Monday, June 3, 2013

1 Corinthians 6:18-19

"Flee fornication. Every sin that a man doeth is without the body; but he that committeth fornication sinneth against his own body.
What? know ye not that your body is the temple of the Holy Ghost which is in you, which ye have of God, and ye are not your own?"
1 Corinthians 6:18-19


I think it is hard for us to see how we are hurting ourselves sometimes.  With some things it is more clear... cutting yourself is obviously harmful.  Smoking and drinking less obviously so, but lung cancer and vehicular homicide are pretty bad, and we can usually connect the dots and avoid the risk.  Other actions have less evidence of immediate harm.  With fornication, we think of the risk of pregnancy or the heartbreak of a broken intimate relationship, and those things are big consequences, for sure... but are they as bad as cancer or slicing ourselves?  We usually think not... that we're doing nothing bad to our bodies, and perhaps we even think that we are doing them good.
I think to understand what Paul (and God) are getting at here we have to think of fornication in comparison to something else that can be righteous and good... that is not inherently evil, as sex is not.  It's more like a food addiction perhaps.  It isn't bad to eat. :)  Eating sustains life.  But when we become overly obsessed with the process, we can harm ourselves... binging and purging, or teaching our bodies that eating is the way to solve our problems or fill our emotional needs.  Instead of eating to take care of our bodies, food can become the central focus of our existence, and we harm ourselves and others by obsessing over it, making it the focus of all of our social interaction, and dreaming about it or looking at pictures of it even when we are not eating.  We harm ourselves by not teaching our bodies limits and connecting all kinds of emotions and thoughts and our whole lives sometimes to this one thing, which should have a place, but not above God or our well-being.  We harm ourselves by thinking of food in a different way than God has intended, and convince ourselves that it is okay, since eating isn't inherently evil, after all.

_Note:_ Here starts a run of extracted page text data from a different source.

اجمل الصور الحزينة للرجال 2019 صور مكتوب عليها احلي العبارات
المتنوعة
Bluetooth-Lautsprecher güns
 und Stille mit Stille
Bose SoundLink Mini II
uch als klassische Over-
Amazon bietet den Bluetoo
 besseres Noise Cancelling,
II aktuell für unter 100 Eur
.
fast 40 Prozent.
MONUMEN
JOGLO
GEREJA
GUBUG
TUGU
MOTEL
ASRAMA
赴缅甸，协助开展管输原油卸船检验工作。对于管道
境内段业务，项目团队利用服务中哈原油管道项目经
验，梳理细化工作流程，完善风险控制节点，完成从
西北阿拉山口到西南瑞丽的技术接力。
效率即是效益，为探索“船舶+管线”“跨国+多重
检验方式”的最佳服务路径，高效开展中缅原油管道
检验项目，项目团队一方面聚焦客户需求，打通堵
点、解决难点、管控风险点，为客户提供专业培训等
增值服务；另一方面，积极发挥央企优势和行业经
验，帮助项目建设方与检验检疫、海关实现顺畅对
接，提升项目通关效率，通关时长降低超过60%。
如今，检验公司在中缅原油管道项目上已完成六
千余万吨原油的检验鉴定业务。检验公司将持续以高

There are, of course, differences.  I think that God designed sex to be attached to affection and emotion naturally, and it forges a deep connection.  But when we treat it frivolously then we harm ourselves by making deep connections with people that we don't intend to be connected with at all.  This breaks us, inside.  The wounds aren't more than God can heal, of course, but it isn't any better than cutting ourselves.

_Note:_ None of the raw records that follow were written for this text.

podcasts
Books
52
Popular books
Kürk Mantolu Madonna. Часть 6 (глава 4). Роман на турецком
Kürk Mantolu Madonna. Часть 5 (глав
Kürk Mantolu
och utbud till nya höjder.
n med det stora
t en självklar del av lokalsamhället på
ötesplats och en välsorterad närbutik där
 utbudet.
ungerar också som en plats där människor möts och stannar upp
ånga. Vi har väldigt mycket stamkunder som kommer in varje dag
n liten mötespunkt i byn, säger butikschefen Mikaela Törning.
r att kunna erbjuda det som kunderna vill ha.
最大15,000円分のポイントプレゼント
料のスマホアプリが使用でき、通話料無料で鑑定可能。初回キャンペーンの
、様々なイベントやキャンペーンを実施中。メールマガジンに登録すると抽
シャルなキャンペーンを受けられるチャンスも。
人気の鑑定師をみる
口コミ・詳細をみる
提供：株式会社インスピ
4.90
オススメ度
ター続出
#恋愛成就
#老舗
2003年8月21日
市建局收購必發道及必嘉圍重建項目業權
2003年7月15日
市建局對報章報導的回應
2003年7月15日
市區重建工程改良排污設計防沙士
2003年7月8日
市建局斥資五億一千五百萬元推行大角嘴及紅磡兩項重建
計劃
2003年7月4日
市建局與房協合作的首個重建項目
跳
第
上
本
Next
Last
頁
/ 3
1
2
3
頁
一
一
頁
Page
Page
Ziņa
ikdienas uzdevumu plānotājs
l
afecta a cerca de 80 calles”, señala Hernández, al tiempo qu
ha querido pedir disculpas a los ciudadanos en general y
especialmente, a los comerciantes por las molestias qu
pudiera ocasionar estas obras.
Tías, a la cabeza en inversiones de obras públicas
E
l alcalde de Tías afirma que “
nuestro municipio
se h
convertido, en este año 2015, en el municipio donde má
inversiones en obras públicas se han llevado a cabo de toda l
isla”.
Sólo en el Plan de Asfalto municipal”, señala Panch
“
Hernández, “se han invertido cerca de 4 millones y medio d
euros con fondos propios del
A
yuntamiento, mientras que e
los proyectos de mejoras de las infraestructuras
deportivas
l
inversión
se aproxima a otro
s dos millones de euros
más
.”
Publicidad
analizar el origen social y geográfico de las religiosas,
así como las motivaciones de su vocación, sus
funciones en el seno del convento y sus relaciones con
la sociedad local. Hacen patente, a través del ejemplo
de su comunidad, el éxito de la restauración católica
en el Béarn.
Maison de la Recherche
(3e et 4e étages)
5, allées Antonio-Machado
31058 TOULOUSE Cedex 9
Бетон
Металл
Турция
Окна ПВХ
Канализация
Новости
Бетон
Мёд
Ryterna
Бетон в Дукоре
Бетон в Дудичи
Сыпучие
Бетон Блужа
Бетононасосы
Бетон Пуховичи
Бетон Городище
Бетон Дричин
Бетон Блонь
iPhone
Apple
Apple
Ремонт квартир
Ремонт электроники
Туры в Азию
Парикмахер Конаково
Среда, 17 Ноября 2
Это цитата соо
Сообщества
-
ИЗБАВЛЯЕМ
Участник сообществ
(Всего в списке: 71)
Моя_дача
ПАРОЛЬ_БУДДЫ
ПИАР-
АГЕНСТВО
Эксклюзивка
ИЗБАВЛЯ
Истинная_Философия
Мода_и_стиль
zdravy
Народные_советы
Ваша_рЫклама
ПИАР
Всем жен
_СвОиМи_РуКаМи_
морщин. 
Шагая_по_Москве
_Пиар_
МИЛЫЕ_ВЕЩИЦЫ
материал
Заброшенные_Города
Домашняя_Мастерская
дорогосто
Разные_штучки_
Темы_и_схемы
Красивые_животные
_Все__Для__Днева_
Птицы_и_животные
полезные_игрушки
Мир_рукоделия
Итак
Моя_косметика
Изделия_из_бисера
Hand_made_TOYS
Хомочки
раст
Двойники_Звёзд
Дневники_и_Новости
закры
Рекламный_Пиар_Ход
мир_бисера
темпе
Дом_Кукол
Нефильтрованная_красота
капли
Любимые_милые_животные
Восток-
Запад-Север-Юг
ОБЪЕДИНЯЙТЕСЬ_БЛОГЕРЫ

And last of all, of course, we are not our own.  When we do anything outside of God's rules, we are saying that we know better than he does.  That we can make it on our own, we're happy to do the whole life thing ourselves, etc.  And we forget, or ignore, that the only reason that we have any chance at all in this life is that Christ paid the price for our sins.  We're placing something in our lives above him, and saying, this is more important than God... and thus it becomes an idol of sorts.  It might be food, it might be sex... it might be anything.  But whenever we do that, we harm ourselves immeasurably, because not only do we lose the spirit, but we teach ourselves that we can do whatever the crap we want... whatever feels good at the time.  And then, later, if we want to repent or change, our bodies are like no... indulge me.  And it is hard to break out of that self-taught lesson... both mentally and physically.  We hurt ourselves with almost all sin by training ourselves to ignore God.
Today, let's not harm ourselves.  Let's undo whatever harm we can, and make our bodies and minds more welcoming to Christ.  Let's invite the spirit in and not drive it away.  It's much harder to repent of things where we've trained ourselves to ignore the spirit and dismiss God from our lives and thoughts... but we *can* still do it... and God will help us change our hearts, if we are willing to ask.